Plusieurs "frères" maçons en garde à vue
Les policiers de la brigade criminelle sont dans le brouillard pendant des mois. Pas de flux financier suspect, pas de lien téléphonique. D’évidence, le « vieux » a été prudent et Sébastien L. le couvre. Face aux enquêteurs de la brigade criminelle, les « barbouzes » du dossier sont des durs à cuire qui n’ont pas laissé beaucoup de traces. C’est une femme qui va permettre de relancer l’enquête. Une femme et un téléphone.
Le 21 janvier dernier, la compagne de Sébastien L. est convoquée à la brigade criminelle pour une nouvelle audition. Dans son portable, les policiers sont intrigués par un nom, qu’ils ont déjà vu, celui d‘un ancien commandant de la DGSI, le commandant B. Le fonctionnaire a quitté le service de contre-espionnage voilà une dizaine d’années et un lien apparaît avec Sébastien L. Les enquêteurs décident de foncer. Le 26, le commandant B. est en garde à vue. Ce serait lui le « vieux », du dossier, celui qui ferait le lien entre l’étage des opérationnels et l’étage du commanditaire. Selon nos sources, sa déposition et les vérifications entreprises vont permettre à l’enquête de changer de braquet.

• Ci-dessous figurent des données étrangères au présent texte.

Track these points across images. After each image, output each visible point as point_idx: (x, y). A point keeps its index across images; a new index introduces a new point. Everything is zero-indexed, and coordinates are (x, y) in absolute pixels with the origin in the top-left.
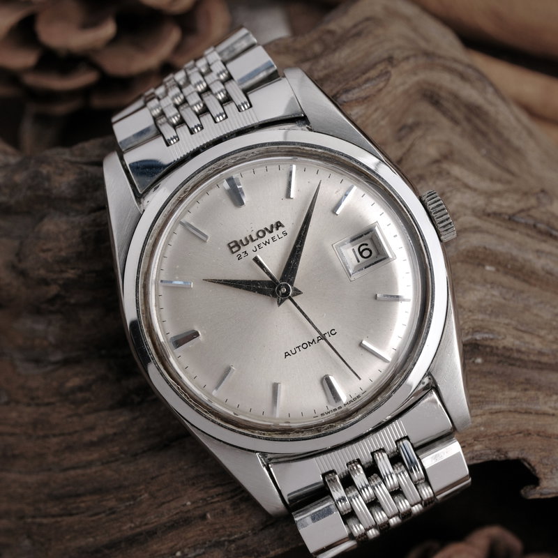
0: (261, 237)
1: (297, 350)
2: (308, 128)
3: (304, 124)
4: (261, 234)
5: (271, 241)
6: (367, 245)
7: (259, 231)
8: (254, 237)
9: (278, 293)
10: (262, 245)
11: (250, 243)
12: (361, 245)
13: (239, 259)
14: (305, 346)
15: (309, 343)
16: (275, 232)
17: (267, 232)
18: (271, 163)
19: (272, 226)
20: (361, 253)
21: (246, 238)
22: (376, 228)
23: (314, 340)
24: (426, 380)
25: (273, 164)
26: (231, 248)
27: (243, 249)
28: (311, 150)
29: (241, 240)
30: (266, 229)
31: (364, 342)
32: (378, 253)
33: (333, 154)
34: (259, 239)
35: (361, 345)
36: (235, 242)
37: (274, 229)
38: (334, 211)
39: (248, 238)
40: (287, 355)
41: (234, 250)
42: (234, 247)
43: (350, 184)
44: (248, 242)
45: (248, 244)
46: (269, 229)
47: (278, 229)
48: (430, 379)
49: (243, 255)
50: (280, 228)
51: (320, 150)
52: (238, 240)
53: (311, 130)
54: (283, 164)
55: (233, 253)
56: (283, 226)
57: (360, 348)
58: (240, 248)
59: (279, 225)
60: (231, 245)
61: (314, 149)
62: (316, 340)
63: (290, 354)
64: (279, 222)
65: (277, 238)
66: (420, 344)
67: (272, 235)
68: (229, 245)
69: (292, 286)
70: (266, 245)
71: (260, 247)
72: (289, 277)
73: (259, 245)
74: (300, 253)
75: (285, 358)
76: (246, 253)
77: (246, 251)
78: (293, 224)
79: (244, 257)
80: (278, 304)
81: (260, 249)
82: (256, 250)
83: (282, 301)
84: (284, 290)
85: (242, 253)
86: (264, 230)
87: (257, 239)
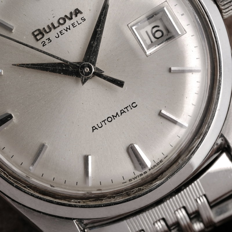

Le commandant B, membre d’une loge maçonnique des Hauts-de-Seine, met les enquêteurs sur la piste de deux autres « frères » maçons, W et P. Ces deux derniers sont placés en garde à vue à leur tour la semaine dernière. Puis un 4e « maçon » de la même loge est mis en cause : J-L A-B, désigné carrément comme le commanditaire de l’assassinat. Fait troublant, plusieurs membres de son entourage ont été la cible ces derniers mois d’évènements suspects: un incendie pour l’un, des pneus de voiture crevés pour l’autre… Mais surtout son profil « colle » puisqu’il est lui aussi, comme la « cible », à la tête d’une école de formation au coaching. D’ailleurs, devant les enquêteurs de la brigade criminelle Marie-Hélène Dini avait cité dès l'été dernier le nom de J-L A-B comme un de ses rivaux professionnels possibles. Placé en garde à vue vendredi, J-L A-B, comme W. et P. devraient être présentés aux juges d’instruction en charge de l‘enquête d’ici ce mardi 2 février.

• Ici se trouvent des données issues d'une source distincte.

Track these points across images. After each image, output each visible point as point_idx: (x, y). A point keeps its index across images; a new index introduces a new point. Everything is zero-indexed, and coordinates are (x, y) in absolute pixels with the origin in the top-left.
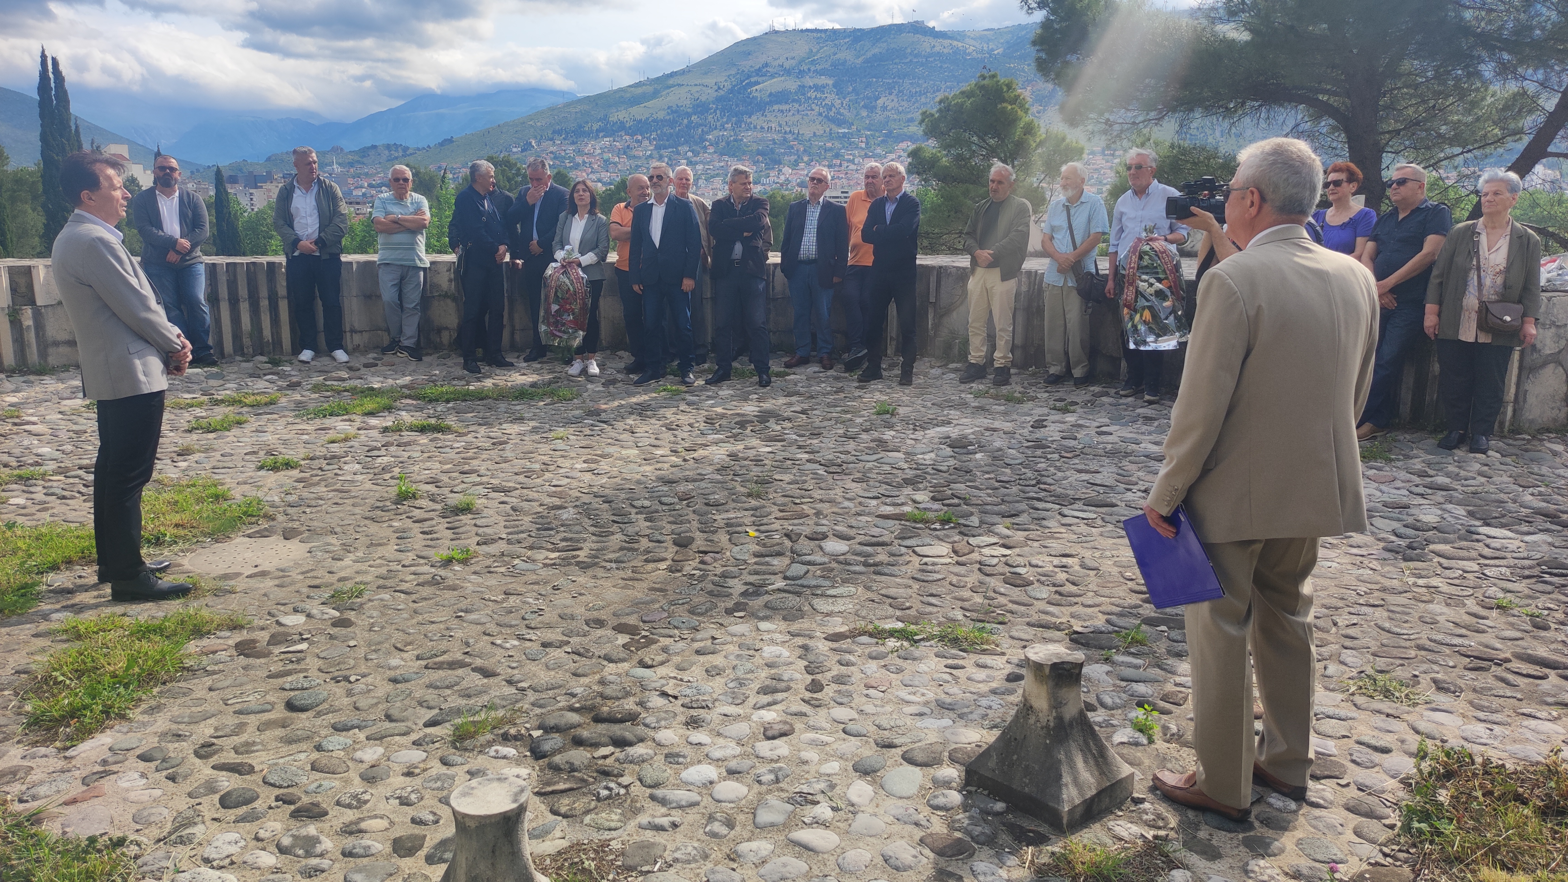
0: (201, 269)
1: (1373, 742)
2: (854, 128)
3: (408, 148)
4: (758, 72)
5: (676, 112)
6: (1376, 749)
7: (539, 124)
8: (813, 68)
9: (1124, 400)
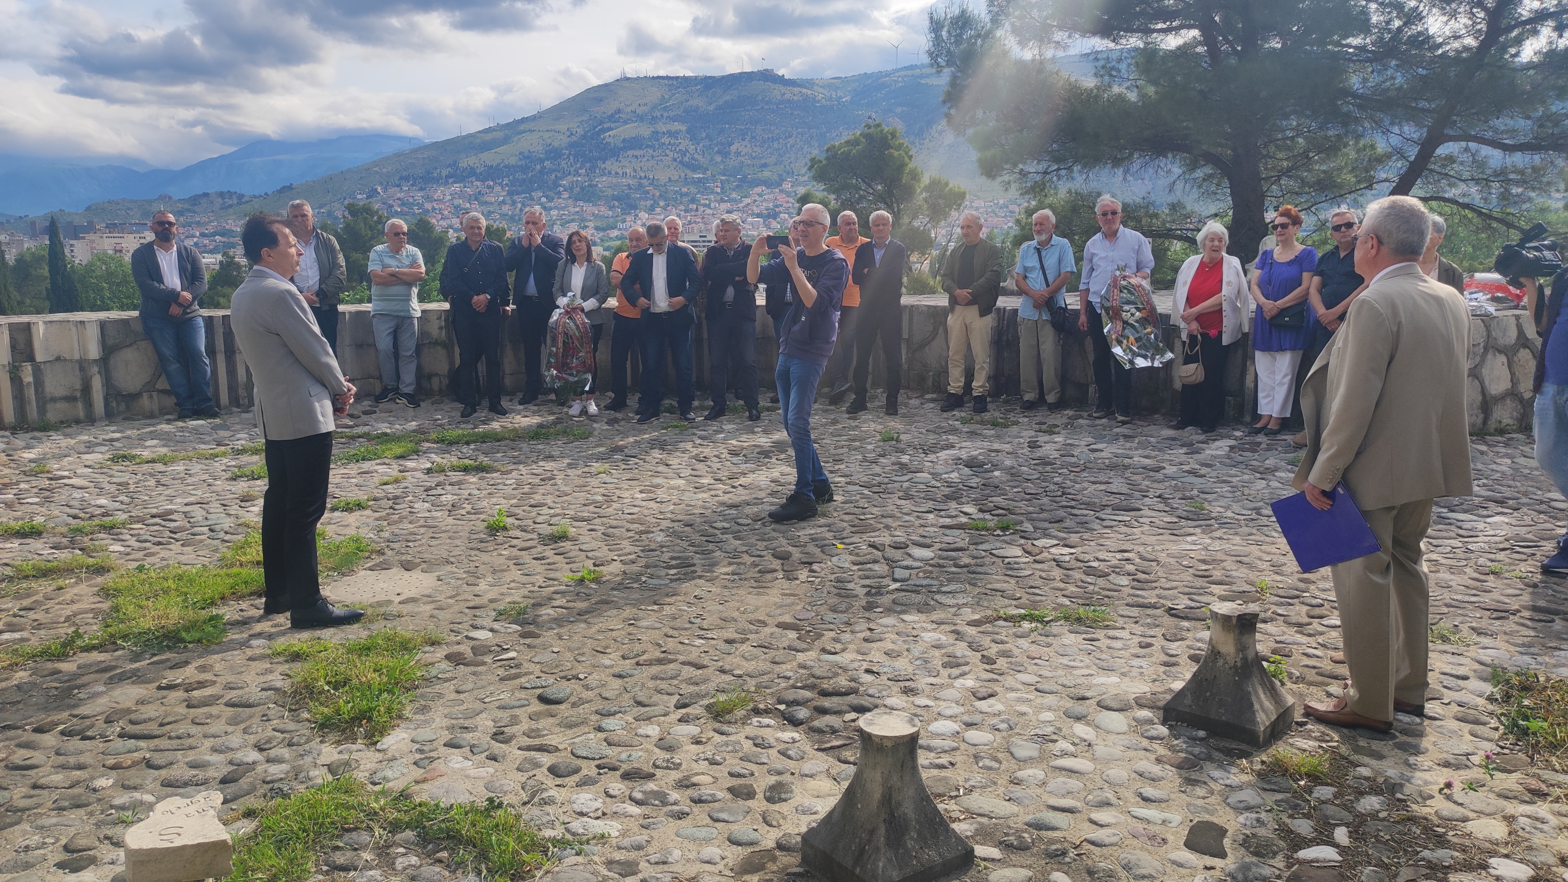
0: (201, 322)
1: (1454, 672)
2: (709, 173)
3: (243, 196)
4: (611, 118)
5: (528, 157)
6: (1458, 677)
7: (385, 170)
8: (665, 114)
9: (1098, 422)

Un corps "enterré en forêt"
« Je tombe quand même des nues », confie à Marianne ce 1er février Marie-Hélène Dini. « J’avais travaillé avec lui au printemps dernier et nous nous étions accrochés sur des questions de certification mais j’étais à des années-lumière de penser à ces conséquences dramatiques…» Arrivé voilà une dizaine d’années dans l’univers du coaching J-L. A-B. y a la réputation d’être « une grande gueule » ayant « raflé de nombreux marchés » en peu de temps. « Tout le monde se connaît, on ne sait pas trop ce qu’il faisait avant. Mais c’est vrai qu’il avait un comportement professionnel un peu agressif par rapport aux critères de notre secteur. Sans, bien sûr, permettre d’imaginer qu’il puisse planifier une chose pareille », ajoute un collègue de Marie-Hélène Dini.

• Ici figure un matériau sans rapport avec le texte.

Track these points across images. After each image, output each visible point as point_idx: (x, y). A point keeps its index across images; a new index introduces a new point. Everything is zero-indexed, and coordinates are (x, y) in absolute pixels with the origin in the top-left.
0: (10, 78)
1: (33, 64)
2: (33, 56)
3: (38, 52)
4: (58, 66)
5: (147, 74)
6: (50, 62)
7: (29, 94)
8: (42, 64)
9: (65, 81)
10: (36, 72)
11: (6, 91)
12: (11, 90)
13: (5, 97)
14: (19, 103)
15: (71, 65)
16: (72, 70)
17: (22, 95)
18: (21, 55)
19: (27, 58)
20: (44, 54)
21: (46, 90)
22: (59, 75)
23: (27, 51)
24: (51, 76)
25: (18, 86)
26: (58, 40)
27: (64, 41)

Selon nos informations, l’enquête pourrait aussi s’étendre à d’autres faits nouveaux. La police est convaincue qu’un des membres de cette équipe de barbouzes aurait dans le passé procédé à une « élimination physique ». Un corps aurait été « enterré en forêt » il y a deux ou trois ans a confié un des membres de l'équipe… Autre conviction des enquêteurs, en octobre 2019, c’est bien un des membres de cette même équipe de barbouzes qui a agressé une première fois Marie-Hélène Dini. C’est dire si ce 24 juillet 2020, la coach l’a échappé belle.